Jacques Offenbach was a German-born French composer, cellist, and impresario, renowned for his contributions to the development of operetta.
- Born: June 20, 1819, in Cologne, Prussia (now Germany)
- Died: October 5, 1880, in Paris, France
Offenbach showed early musical talent and was accepted as a student at the Paris Conservatoire at the age of 14. However, he found academic study unfulfilling and left after a year, but remained in Paris. From 1835 to 1855, he earned his living as a cellist, achieving international fame, and as a conductor. His ambition was to compose comic pieces for the musical theatre.

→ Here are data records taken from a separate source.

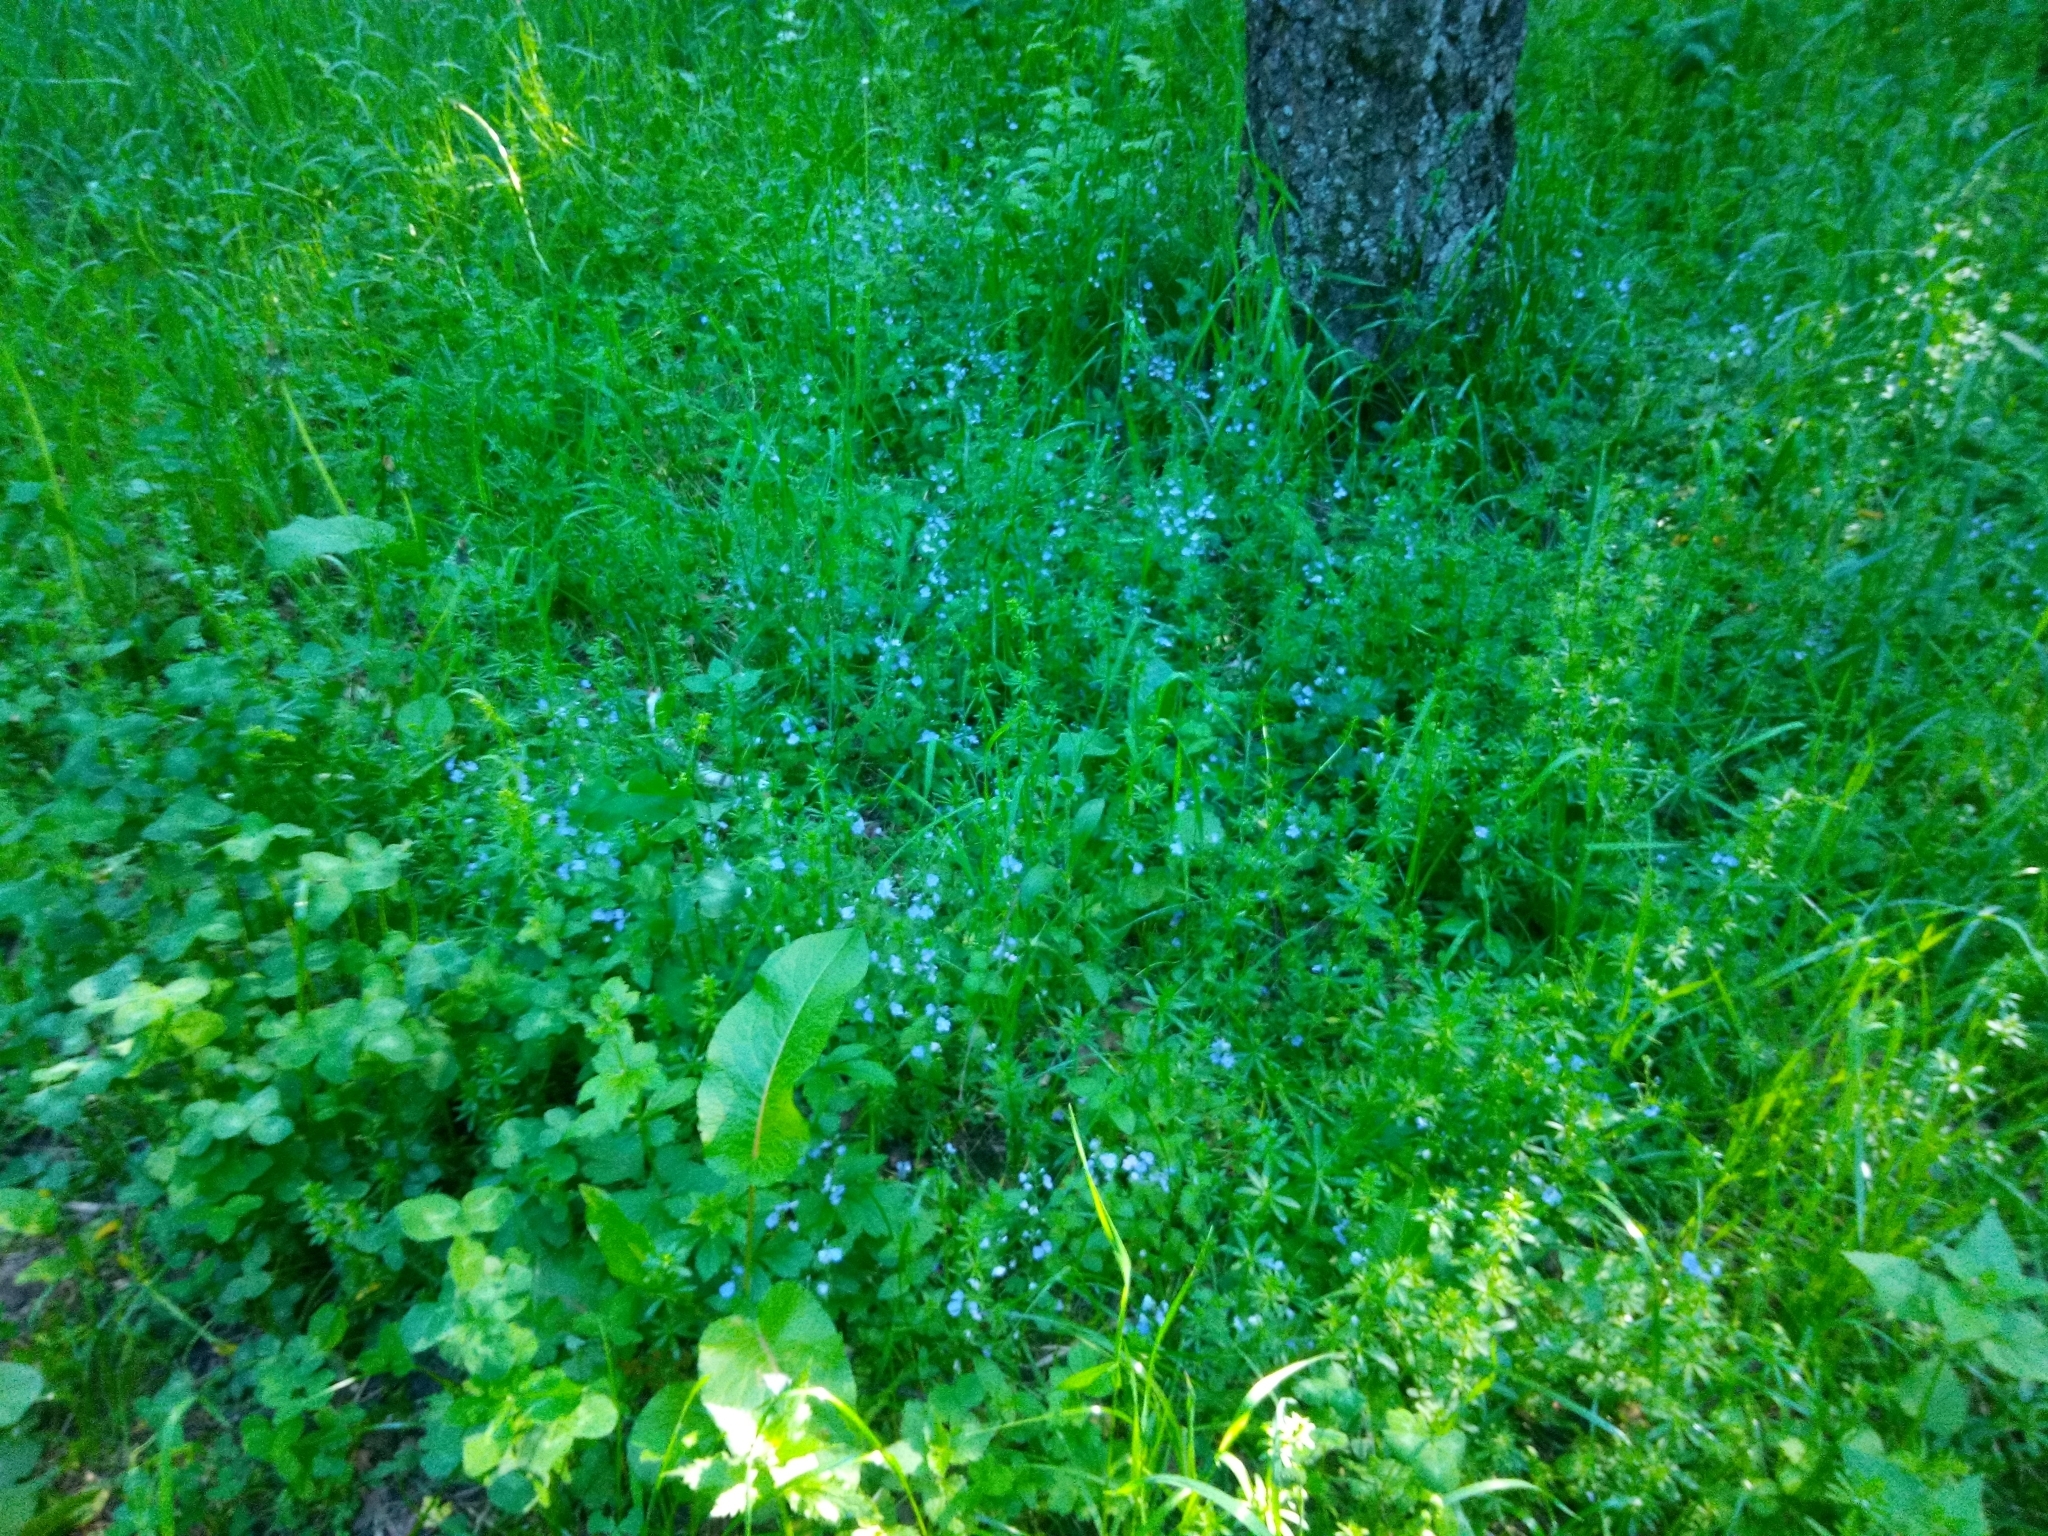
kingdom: Plantae
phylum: Tracheophyta
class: Magnoliopsida
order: Lamiales
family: Plantaginaceae
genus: Veronica
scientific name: Veronica chamaedrys
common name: Germander speedwell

In 1855, finding the management of Paris’s Opéra-Comique company uninterested in staging his works, Offenbach leased a small theatre in the Champs-Élysées. There, he presented a series of more than two dozen of his own small-scale pieces, many of which became popular. His first full-length operetta, “Orphée aux enfers” (“Orpheus in the Underworld”), produced in 1858 with its celebrated can-can, was exceptionally well received and has remained his most played work.
During the 1860s, he produced at least eighteen full-length operettas, including “La belle Hélène” (1864), “La Vie parisienne” (1866), “La Grande-Duchesse de Gérolstein” (1867), and “La Périchole” (1868). The risqué humor and mostly gentle satiric barbs in these pieces, along with Offenbach’s facility for melody, made them internationally known.
Offenbach became associated with the Second French Empire of Napoleon III, who personally granted him French citizenship and the Légion d’honneur. However, with the outbreak of the Franco-Prussian War in 1870, and the fall of the empire, Offenbach found himself out of favor in Paris due to his imperial connections and his German birth. Despite this, he remained successful in Vienna, London, and New York.
In his last years, he strove to finish “The Tales of Hoffmann,” but died before the premiere of the opera, which has entered the standard repertory in versions completed or edited by other musicians12. Offenbach’s legacy includes nearly 100 operettas and the influential opera “The Tales of Hoffmann,” which continues to be a part of the standard opera repertory.